Of course I knew the Cugnot, but never studied the drive in detail; the drive is NOT by crankshaft, as common on almost all steam and indeed gasoline engines, but by a system of a toothed wheel, driven by a shoe pushing it downward. The replica in fact did run (outside), and opposite to the original, it did not crash! Other detail is that this is no automobile (nobody needed one in those days!) but a tractor, nicely demonstrated in the replica by the cannon hanging under the wooden-beam chassis.
I always have a special interest in antique bicycles, and not just because I once won the World Championship on one (in 1987). This single wheel device looks similar to some motorbikes, which are much better known. In fact, I doubted if this really would work at all, untill I did a short search on the Internet, and found the repliac also shown! The bicycle is probably from around 1900.

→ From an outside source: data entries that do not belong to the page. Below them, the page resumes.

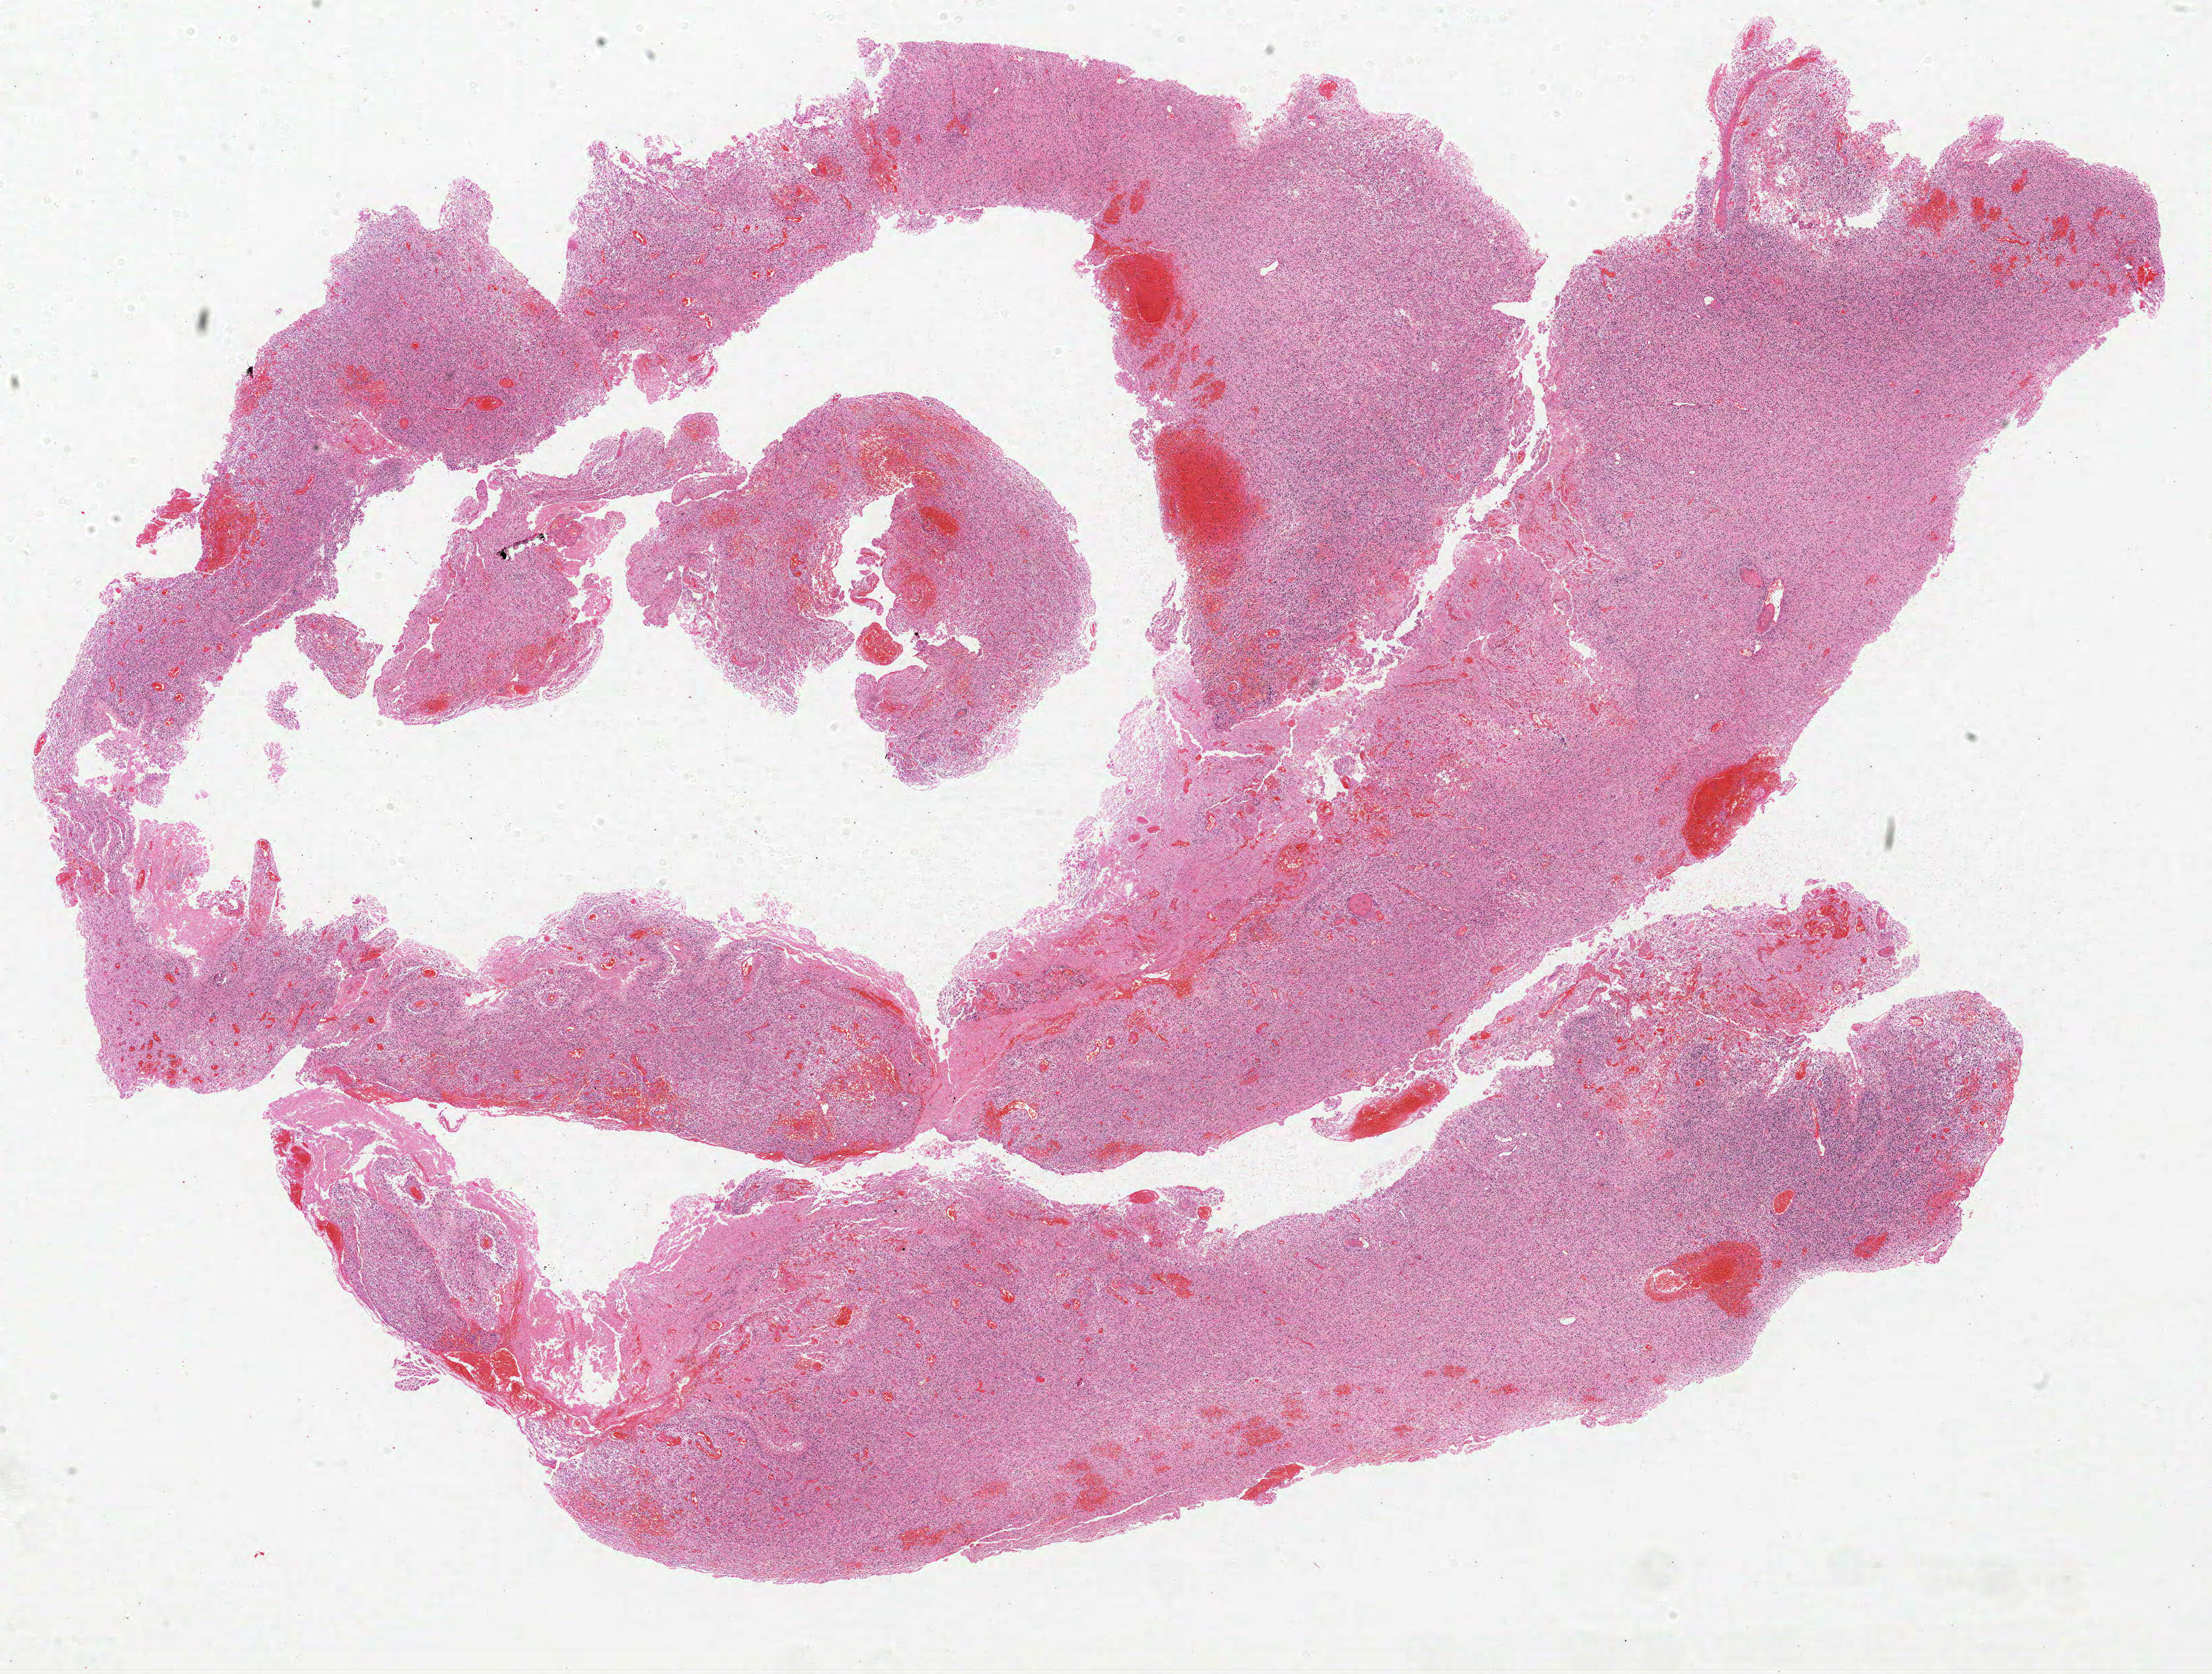
Hematoxylin and eosin (H&E) stained whole-slide image — a low-resolution overview of the entire scanned area, about 26.0 x 19.7 mm (acquisition: 20x scan). FFPE section. Primary tumour sample from the brain. Female patient; age at initial diagnosis 53 years.
• histologic diagnosis: Glioblastoma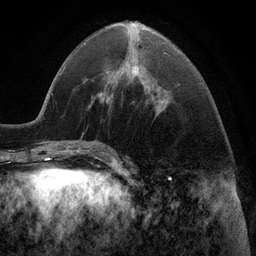
Breast MRI (dynamic contrast-enhanced), one axial slice; position 41 of 116 along the scan axis; cropped to one breast; dynamic contrast-enhanced series, time point 2 of 6 at this slice position (early post-contrast); 3 T; TE 2.8 ms, TR 7.3 ms; 256 × 256 image matrix, field of view 180 × 180 mm. Female patient.
Structures marked on this image (semi-automatically segmented with operator editing):
- enhancing-tissue mask used for the functional tumour volume (all voxels passing the contrast-enhancement thresholds inside the analysis volume; usually the tumour): bounding box (x1, y1, x2, y2) in pixels: (109, 66, 139, 99)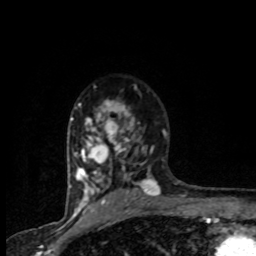
Breast MRI (dynamic contrast-enhanced), one axial slice; slice 59 of 80 in the series (ordered by position); cropped to one breast; dynamic contrast-enhanced series, time point 2 of 8 at this slice position (early post-contrast); 1.5 T; TE 4.2 ms, TR 7.1 ms; 2 mm slice thickness; 256 × 256 image matrix, field of view 145 × 145 mm. Female patient.
Annotated regions visible in this slice (semi-automatic segmentation, software-assisted and operator-edited):
- enhancing-tissue mask used for the functional tumour volume (all voxels passing the contrast-enhancement thresholds inside the analysis volume; usually the tumour): bounding box (x1, y1, x2, y2) in pixels: (71, 86, 165, 201)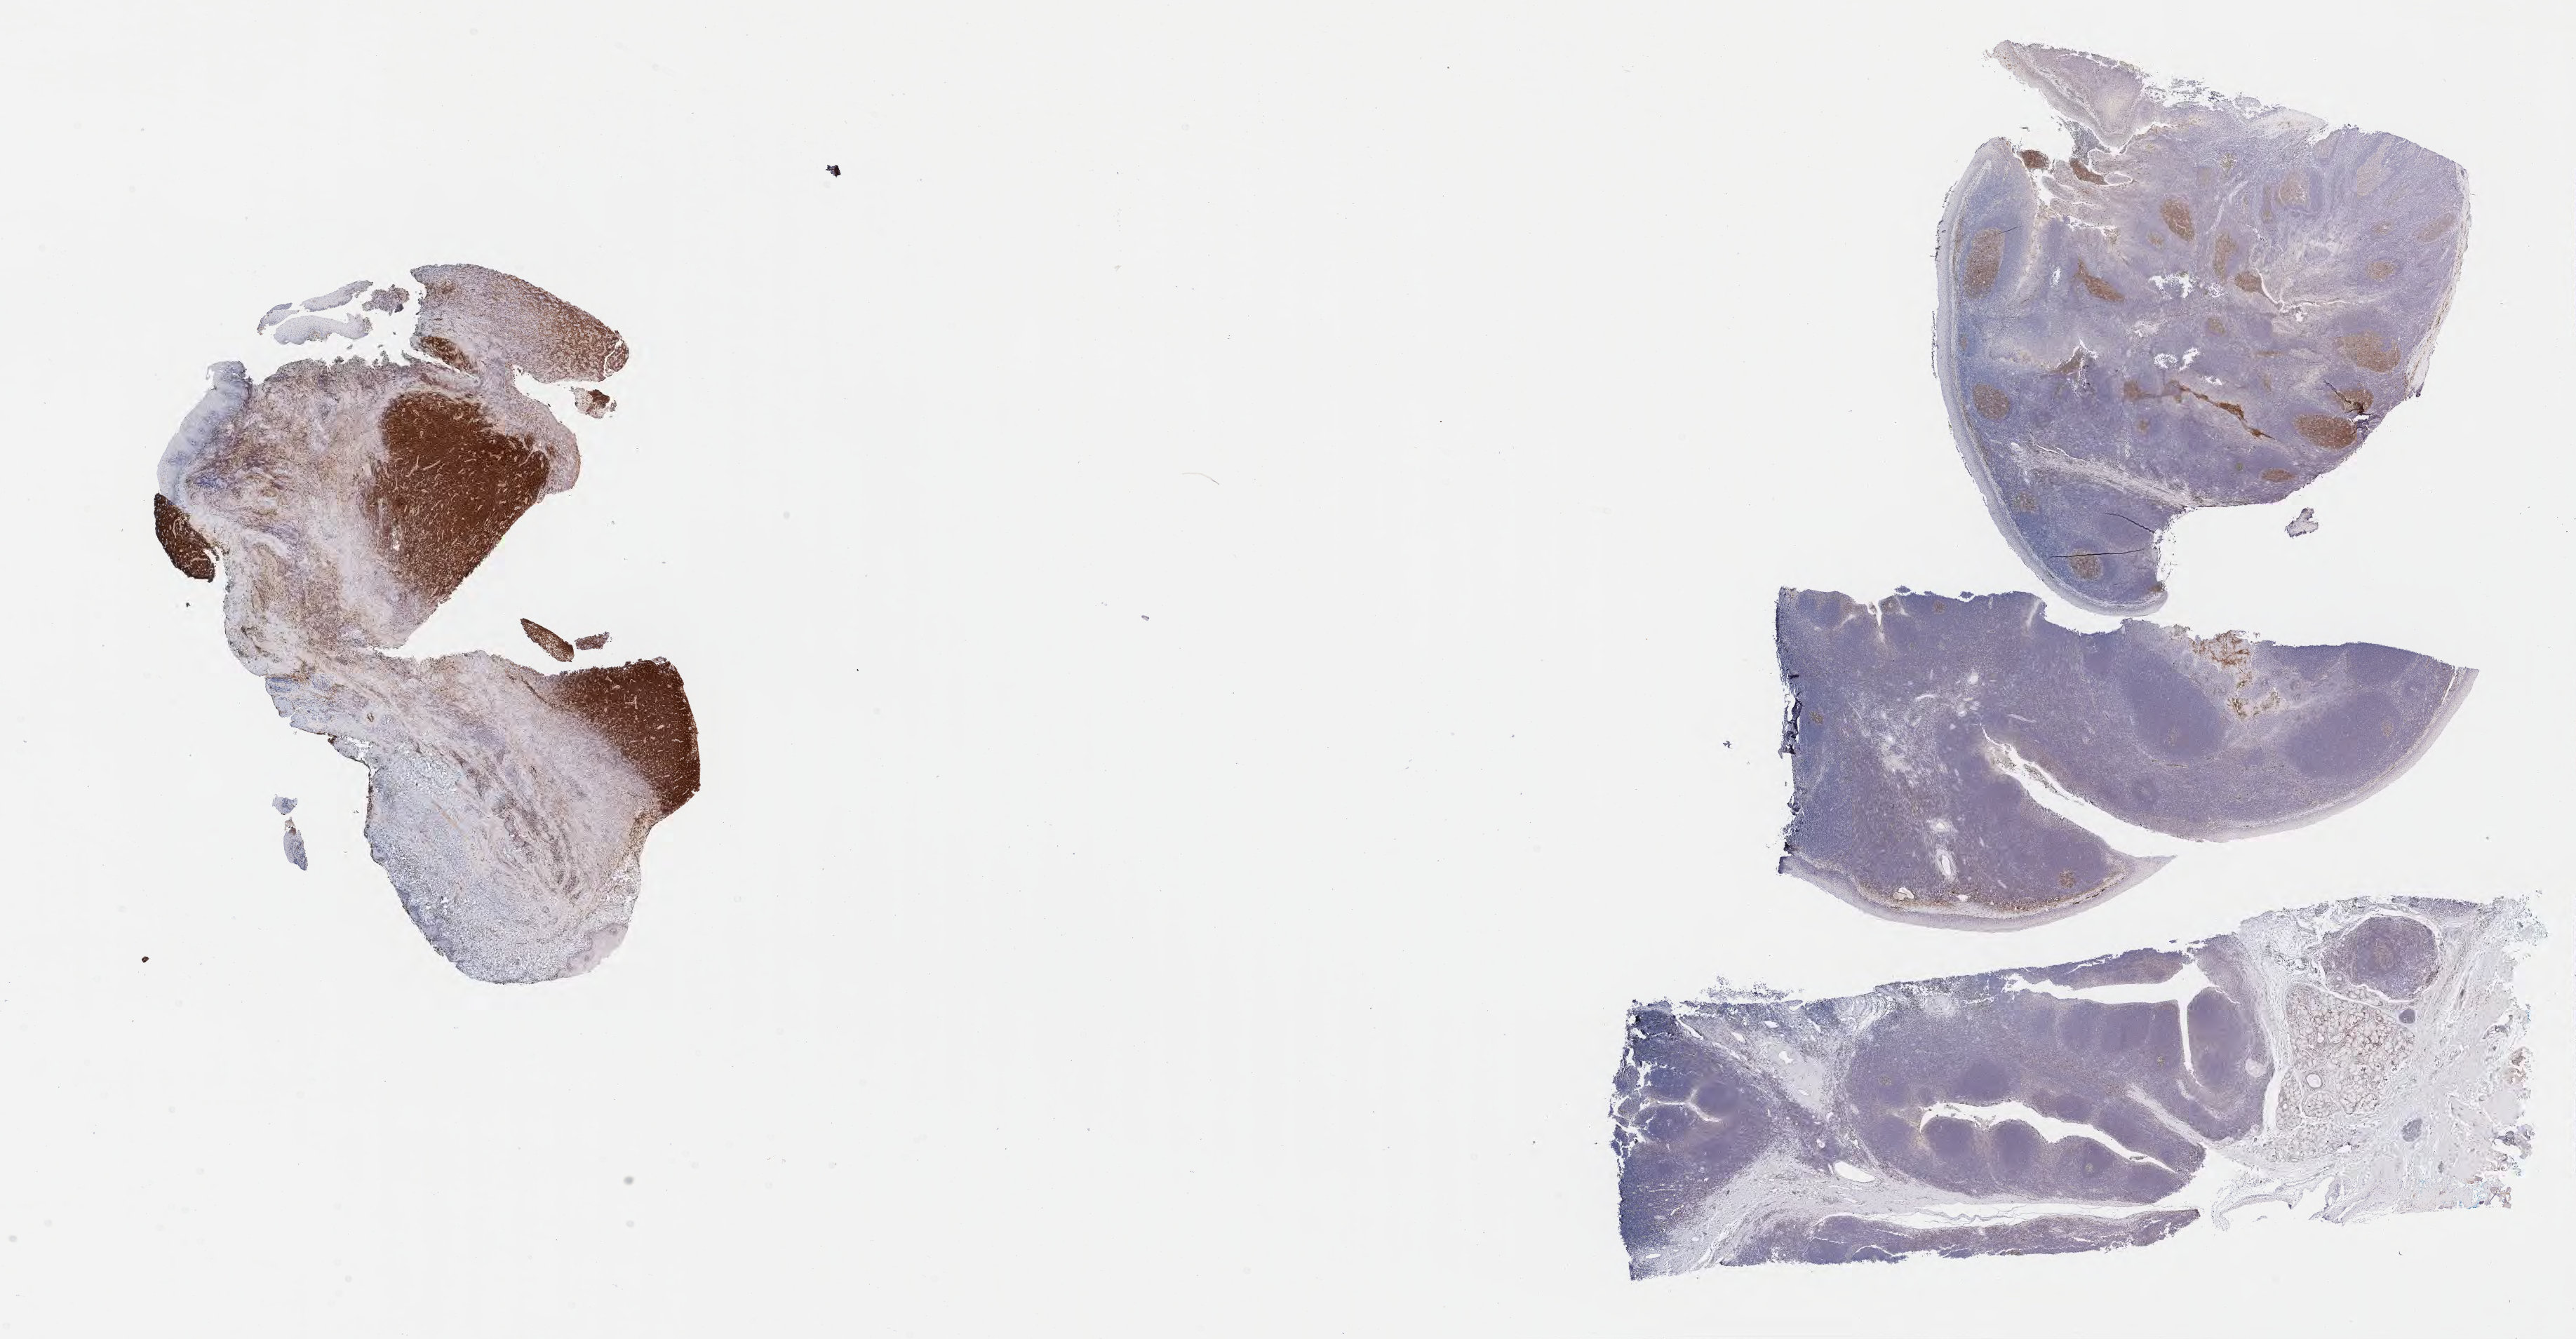
IHC for CD10, whole-slide image, low-resolution overview of the scanned area, about 29.7 x 15.4 mm. Specimen: tumor tissue. Site: cranium. Patient: male, age 10 years.
* diagnosis: Burkitt lymphoma, NOS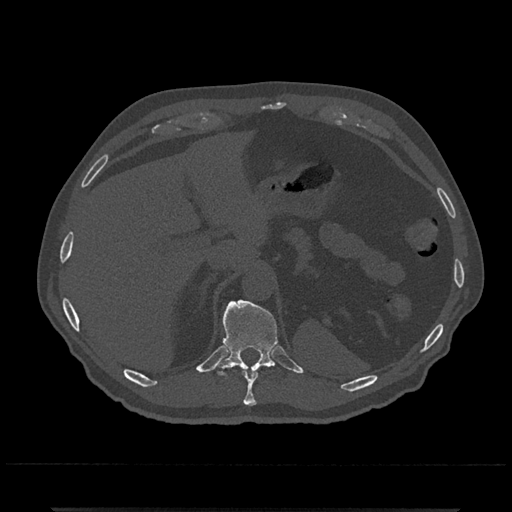
CT including the spine, one axial slice. Position 511 of 797 along the scan axis. Bone window (W 1800 / L 400 HU). 512 × 512 image matrix, field of view 393 × 393 mm. Male patient, age 67 years. Case-level facts recorded for this patient, not image findings: primary cancer: prostate.
Structures marked on this image (semi-automatically segmented with operator editing):
- T10 vertebra: bounding box <243,371,258,406> (left, top, right, bottom; pixels)
- T11 vertebra: <215,300,278,376>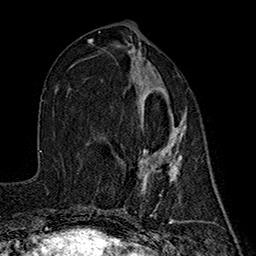
Breast MRI (dynamic contrast-enhanced), one axial slice. Slice 74 of 160 in the series (ordered by position). Cropped to one breast. Dynamic contrast-enhanced series, time point 2 of 7 at this slice position (early post-contrast). 1.5 T. TE 2.7 ms, TR 5.3 ms. 256 × 256 image matrix, field of view 172 × 172 mm. Female patient.
Structures marked on this image (semi-automatic segmentation, software-assisted and operator-edited):
- enhancing-tissue mask used for the functional tumour volume (all voxels passing the contrast-enhancement thresholds inside the analysis volume; usually the tumour): bounding box <140,87,185,180> (left, top, right, bottom; pixels)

Below a series of very different Peugeot's, the yellow one is a one-off prototype, with an incredibly symmetrical body: apart from a few details like windscreen and lights, the front and rear of the car are the same! The modern one is the electrical EX1 electrical concept, that holds the world record on acceleration and braking. Two electrical motors bring 340HP to 4 driven wheels, with only 750 kilos empty weight, this really does accelerate your pants of!
Finally, there was of course the 402 Andreau
Very impressive this 1924 Delage DH, 10.7 litre V8.
Fellow Dutchmen Maus Gatsonides and van Noordwijk competed in the 1961 Monte Carlo rally in this Facel Vega Facellia, coming in 80th overall, and first in class (1601-2000cc Tourisme- Grand Tourisme)
Amilcar's usually are small, but I really would get claustrofobic in this closed body!
Impressive, beautiful, and also 100% new. This Hispano Suiza which was extremely lowered and fitted with a huge aero-V8. I'm not a Hispano expert, but I doubt that this car ever existed before! In the book "La carrosserie, Histoire de style" which I bought at the same Retromobile, a drawing of this same car is featured on one of the first pages. Without further info, however, it seems that the car was designed and built at Auto Classique Touraine.
Not really my personal favourite, though I guess that quite a few vistors went to Retromobile only to see this huge GULF car collection, by Duncan Hamilton.